**Requirements**
(a) In the passage on EVM memory, how does the cost of memory expansion grow?
(b) Carry on the passage on EVM memory, picking up after its final sentence.

**Page text**
________

Memory is a volatile read-write byte-addressable space. It is mainly used to store data during execution, mostly for passing arguments to internal functions. Given this is a volatile area, every message call starts with a cleared memory. All locations are initially defined as zero. As calldata, memory can be addressed at the byte level, but can only read 32-byte words at a time.

Memory is said to “expand” when we write to a word in it that was not previously used. Additionally to the cost of the write itself, there is a cost to this expansion, which increases linearly for the first 724 bytes and quadratically after that.

The EVM provides three opcodes to interact with the memory area:

• MLOAD loads a word from memory into the stack.

• MSTORE **saves a word to memory.

• MSTORE8 saves a byte to memory.

Solidity also provides an inline assembly version of these opcodes.

There is another key thing we need to know about memory. Solidity always stores a free memory pointer at position 0x40, i.e. a reference to the first unused word in memory. That’s why we load this word to operate with inline assembly. Since the initial 64 bytes of memory is reserved for the EVM, this is how we can ensure that we are not overwriting memory that is used internally by Solidity. For instance, in the delegatecall example presented above, we were loading this pointer to store the given calldata to forward it. This is because the inline-assembly opcode delegatecall needs to fetch its payload from memory.

________

**Dataset entries**
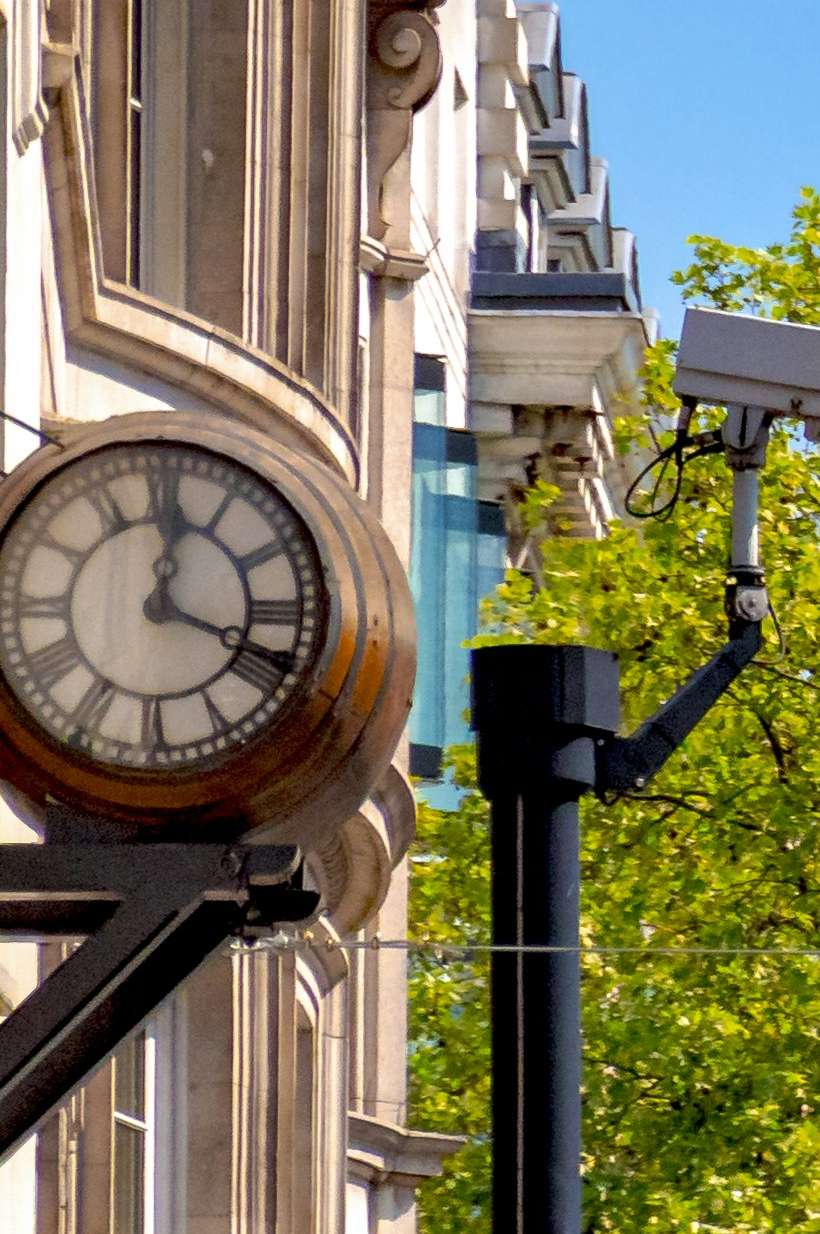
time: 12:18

________

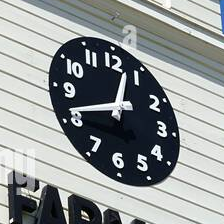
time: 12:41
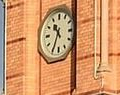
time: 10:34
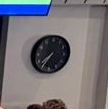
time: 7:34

________

**Answers to the problems**
(a) It increases linearly for the first 724 bytes and quadratically after that.

(b)
Additionally, if you pay attention to the bytecode output by the Solidity compiler, you will notice that all of them start with 0x6060604052…, which means:

PUSH1   :  EVM opcode is 0x60
0x60    :  The free memory pointer
PUSH1   :  EVM opcode is 0x60
0x40    :  Memory position for the free memory pointer
MSTORE  :  EVM opcode is 0x52

You must be very careful when operating with memory at assembly level. Otherwise, you could overwrite a reserved space.

Big Endian for memory (page 69):https://takenobu-hs.github.io/downloads/ethereum_evm_illustrated.pdf

Storage

Storage is a persistent read-write word-addressable space. This is where each contract stores its persistent information. Unlike memory, storage is a persistent area and can only be addressed by words. It is a key-value mapping of 2²⁵⁶ slots of 32 bytes each. A contract can neither read nor write to any storage apart from its own. All locations are initially defined as zero.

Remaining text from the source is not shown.